====== Texte fourni

25 juillet 2025

Comet Gain - Letters To Ordinary Outsiders (2025)

On est presque étonné voir déçu que le couple qui orne la pochette de ce très beau 10ème album de David "Feck" Christian (hors projets annexe et solo) ne soit pas celui mythique à la scène comme à la ville de Carole King et Gerry Goffin. L'une des plus mythiques paires de songwriters du Brill Building. D'abord parce que ce choix eût été raccord avec le reste de la discographie lettrée et référencée du sextet de David Christian. Ensuite parce que le visuel reproduit jusqu'à la maquette et les teintes d'une compilation  de la dame.
Enfin, parce qu'avec Comet Gain à travers les indices semés par son démiurge, tout est toujours à l'avenant du bon goût des gloires passées.


Lorsque commence l'aventure en 90 avec l'excellent Casino Classics (1995), probablement l'une des pierres angulaires d'une ample discographie - citons aussi City Fallen Leaves (2005) - le groupe à géométrie variable de David Christian devient très vite l'un des secrets les mieux gardés du Royaume-Uni. On devine sans peine que John Peel en est gaga. Tout ce qui est paria, derelict, artiste culte plus ou moins installé dans le coeur du public se voit cité, choyé par le groupe lui-même chouchou d'une cohorte de fidèles qui même dans la confidentialité ne lui fera jamais défaut. C'est Dan Treacy le leader abîmé des Television  Personalities (excusez du peu) qui rédige les notes de pochette de ce premier disque. Par la suite et comme s'il s'interdisait de devenir populaire ou plus sûrement assumait son intégrité artistique d'outsider, Christian n'aura de cesse de crier son amour à d'autres héros tels que Roky Erickson ou plus près de nous Robyn Hitchcock ou Julian Cope.

============
====== Données fournies

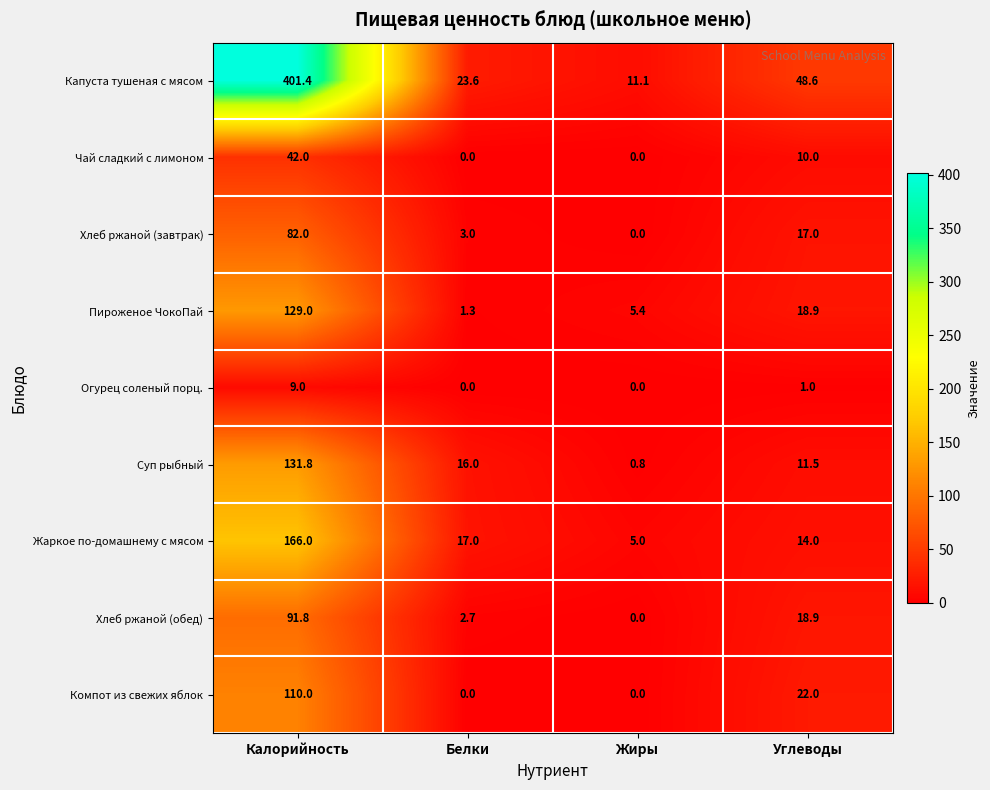

At which label does Чай сладкий с лимоном reach its peak?

Калорийность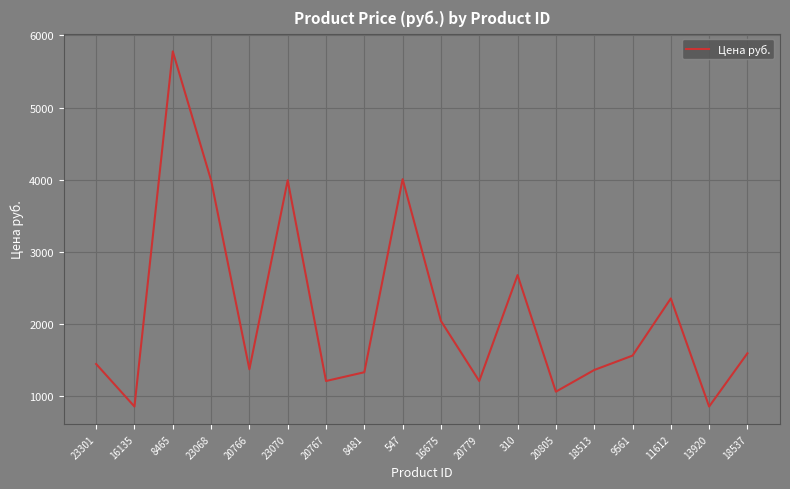

What is the difference between the maximum and second lowest values?

4925.3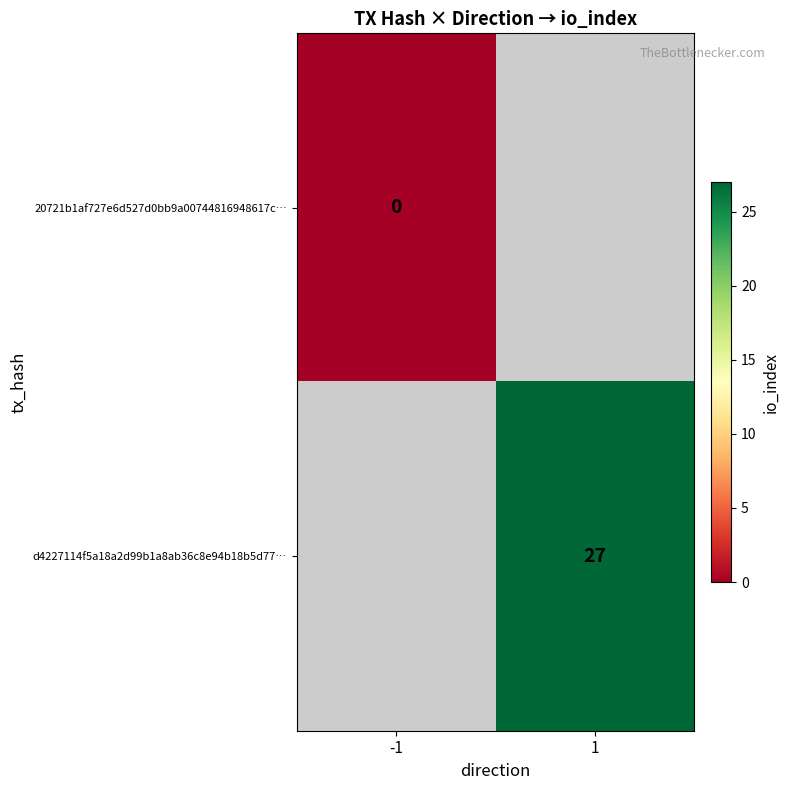

True or false: d4227114f5a18a2d99b1a8ab36c8e94b18b5d77… has a value of 27 at 1.

True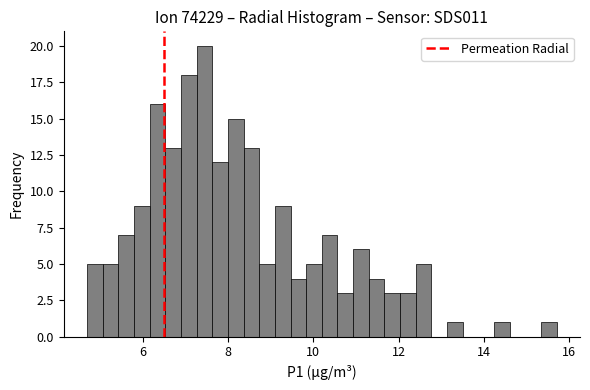

Around what value on the x-axis is the tallest bar? Give the approximate position of its centre, as read against the axis.

7.4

============

**Consigne**
Rédigez la suite de la chronique sur l'album de Comet Gain, en reprenant juste après sa dernière phrase.

**Réponse**
En guise de bilan, l'artiste qui vit désormais à Bordeaux avec sa compagne Anne Laure Guillain qui officie aux claviers, délivre à ses fans tout au long de 2024 des chansons comme autant de chroniques nostalgiques sur les rêves évanouis. L'auto-dérision est évidemment de mise. La plupart figurent sur Letters To Ordinary People  et sont enrichies d'autres témoignages  ; et cela donne ce magnifique album. Témoignage, le mot est adéquat puisque quasi chaque titre se voit entrecoupé d'un interlude de présentation où David s'adresse à un interlocuteur de ses connaissances. Ce sont deux notes entêtantes de piano qui ouvrent et reviennent tout au long de la très mélancolique "The ballad of the lives we led" où l'amour fait office d'épiphanie. Les chansons naviguent entre une pop indé délicieuse rehaussée à l'occasion de "trompettes indés" ("If they can't find the way then there's no way out". Beau comme du Michael Head  ; un autre héros. Forcément. 
"Beat of the veins" est l'incartade pop endiablée avec choeurs à l'unisson : pas forcément le titre le plus représentatif de l'album mais destiné néanmoins à faire une carrière honorable en single. La chanson "odd" de l'album avec "Ashtray cult", ode aux freaks des cimetières qui sonne comme un inédit de Jon Spencer.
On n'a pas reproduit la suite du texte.